Esas No: 2015/15180
Karar No: 2016/513
Karar Tarihi: 20.01.2016
Yargıtay 11. Hukuk Dairesi 2015/15180 Esas 2016/513 Karar Sayılı İlamı
"İçtihat Metni"
MAHKEMESİ :ASLİYE HUKUK MAHKEMESİ
Taraflar arasında görülen davada Asliye Hukuk Mahkemesi"nce verilen 08/07/2014 gün ve 2013/179 - 2014/465 sayılı kararı onayan Daire"nin 11/02/2015 gün ve 2014/16336 - 2015/1726 sayılı kararı aleyhinde davalı vekili tarafından karar düzeltmesi isteğinde bulunulmuş olmakla, tüm belgeler okunup, incelendikten sonra gereği konuşulup düşünüldü:
Davacı vekili, müvekkilinin tanınmış “...” esas unsurlu markaların sahibi olup, ... nezdinde de 1980 yılından itibaren tescilli markaları bulunduğunu, işbu marka tescillerine dayalı olarak marka başvurusu yaptığını ancak davalının adına tescilli dava konusu markaları mesnet göstererek itiraz ettiğini, davalının “...” unsurlu markalarını KHK"nın 14. maddesinde öngörülen şekilde kullanmadığını ileri sürerek, davalı adına tescilli.... sayılı markaların hükümsüzlüğü ve sicilden terkini ile devrinin önlenmesi için ihtiyati tedbire karar verilmesini talep ve dava etmiştir.
Davalı vekili, davanın reddini istemiştir.

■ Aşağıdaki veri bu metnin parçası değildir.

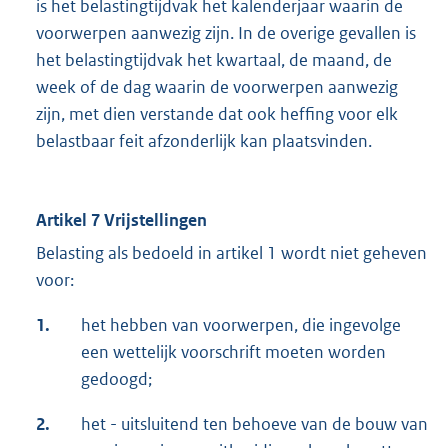
is het belastingtijdvak het kalenderjaar waarin de
voorwerpen aanwezig zijn. In de overige gevallen is
het belastingtijdvak het kwartaal, de maand, de
week of de dag waarin de voorwerpen aanwezig
zijn, met dien verstande dat ook heffing voor elk
belastbaar feit afzonderlijk kan plaatsvinden.
Artikel 7 Vrijstellingen
Belasting als bedoeld in artikel 1 wordt niet geheven
voor:
1.
het hebben van voorwerpen, die ingevolge
een wettelijk voorschrift moeten worden
gedoogd;
2.
het - uitsluitend ten behoeve van de bouw van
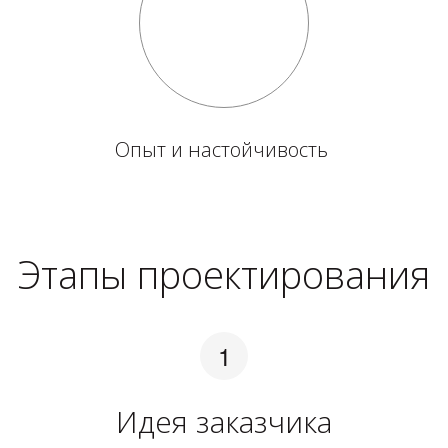
Опыт и настойчивость
Этапы проектирования
Идея заказчика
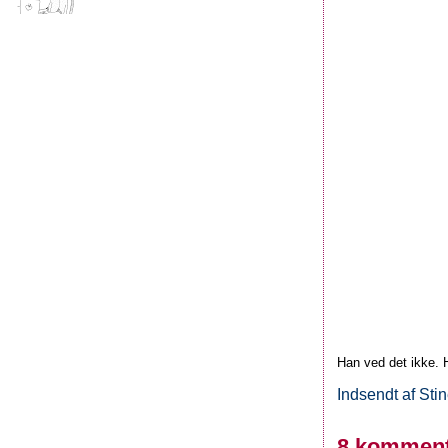
Han ved det ikke. 
Indsendt af
Sti
8 komment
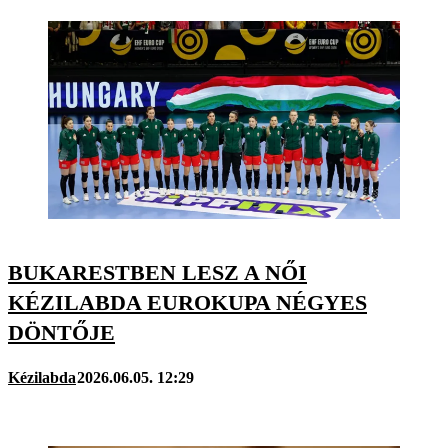
BUKARESTBEN LESZ A NŐI
KÉZILABDA EUROKUPA NÉGYES
DÖNTŐJE
Kézilabda
2026.06.05. 12:29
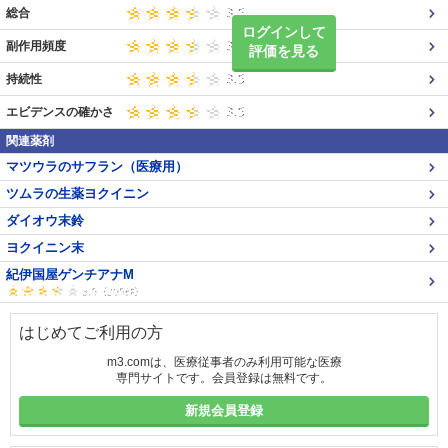
総合
ログインして
副作用頻度
評価を見る
持続性
エビデンスの確かさ
関連薬剤
マツウラのサフラン（医療用）
ツムラの生薬ヨクイニン
ダイオウ末鈴
ヨクイニン末
紀伊国屋ゲンチアナM
はじめてご利用の方
m3.comは、医療従事者のみ利用可能な医療
専門サイトです。会員登録は無料です。
新規会員登録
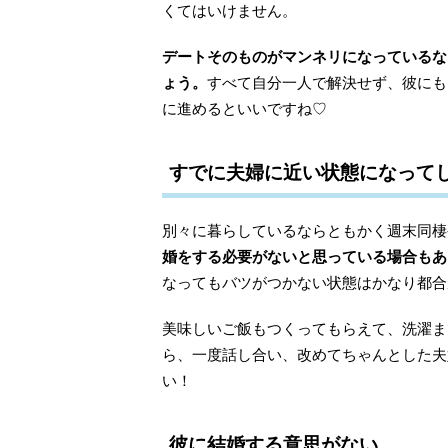
くてはいけません。
デートそのものがマンネリになっているな
ょう。
すべて自分一人で解決せず、彼にも
に進めるといいですね♡
すでに夫婦に近い状態になって
別々に暮らしているならともかく週末同棲
婚をする必要がないと思っている場合もあ
なってもバツがつかない状態はかなり都合
美味しいご飯もつくってもらえて、洗濯ま
ら、一度話し合い、改めてちゃんとした夫
い！
彼に結婚する意思がない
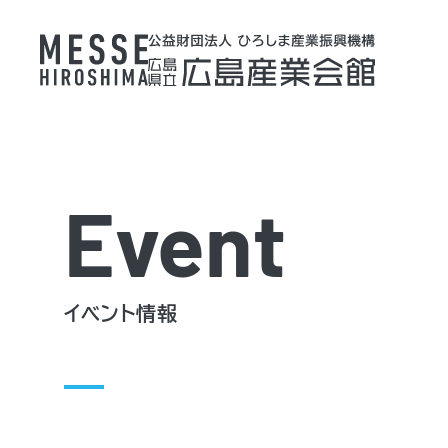
Event
イベント情報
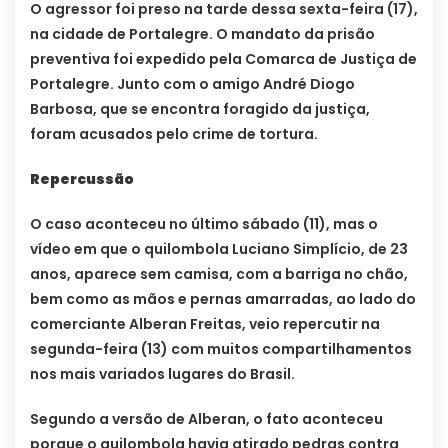
O agressor foi preso na tarde dessa sexta-feira (17),
na cidade de Portalegre. O mandato da prisão
preventiva foi expedido pela Comarca de Justiça de
Portalegre. Junto com o amigo André Diogo
Barbosa, que se encontra foragido da justiça,
foram acusados pelo crime de tortura.
Repercussão
O caso aconteceu no último sábado (11), mas o
vídeo em que o quilombola Luciano Simplício, de 23
anos, aparece sem camisa, com a barriga no chão,
bem como as mãos e pernas amarradas, ao lado do
comerciante Alberan Freitas, veio repercutir na
segunda-feira (13) com muitos compartilhamentos
nos mais variados lugares do Brasil.
Segundo a versão de Alberan, o fato aconteceu
porque o quilombola havia atirado pedras contra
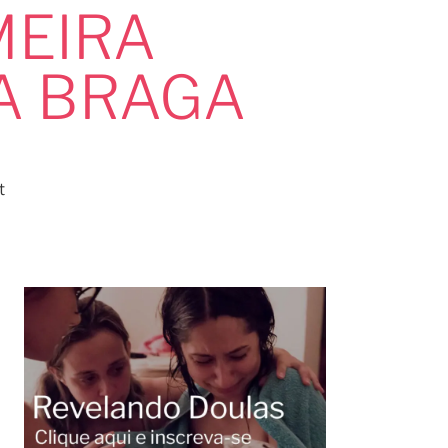
MEIRA
A BRAGA
t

Mahkemece, davanın kabulü ile, .... tescil no"lu “....”, .... tescil no"lu “...” ve ... tescil no"lu “....” isimli markaların 556 sayılı KHK"nın 14. maddesi uyarınca kullanılmama sebebiyle hükümsüzlüklerine ve sicilden terkinine, aynı KHK"nın 76 vd. maddeleri uyarınca davacının tedbir isteminin de kabulüne ve hükümsüzlüğüne karar verilen markaların ..."deki sicil kayıtları üzerine devri engelleyici şerh konulmasına dair verilen kararın davalı vekilince temyizi üzerine karar dairemizce onanmıştır.
Davalı vekili bu kez karar düzeltme isteminde bulunmuştur.
Dosyadaki yazılara, mahkeme kararında belirtilip Yargıtay ilamında benimsenen gerektirici sebepler ile Anayasa Mahkemesi"nin 09/04/2014 günlü kararı ile 24/06/1995 günlü 556 sayılı Markaların Korunması Hakkında Kanun Hükmünde Kararname"nin hükümsüzlük hallerini düzenleyen 42. maddesinin birinci fıkrasının c bendinin Anayasa"nın 91. maddesinin birinci fıkrası uyarınca Anayasa"ya aykırı olduğuna ve iptaline karar verilmiş ise de söz konusu maddenin atıfta bulunduğu aynı kararnamenin 14. maddesi hükmü uyarınca markaların iptali koşullarının mevcut olmasına ve mahkeme kararının davaya konu markaların iptali ile sicilden terkini şeklinde anlaşılacağının tabii bulunmasına göre, davalı vekilinin HUMK’nın 440. maddesinde sayılan hallerden hiçbirisini ihtiva etmeyen karar düzeltme isteminin reddi gerekmiştir.
SONUÇ: Yukarıda açıklanan nedenlerle davalı vekilinin karar düzeltme isteminin HUMK’nun 442. maddesi gereğince REDDİNE, ödediği karar düzeltme harcının isteği halinde karar düzeltme isteyene iadesine, 20/01/2016 tarihinde oybirliğiyle karar verildi.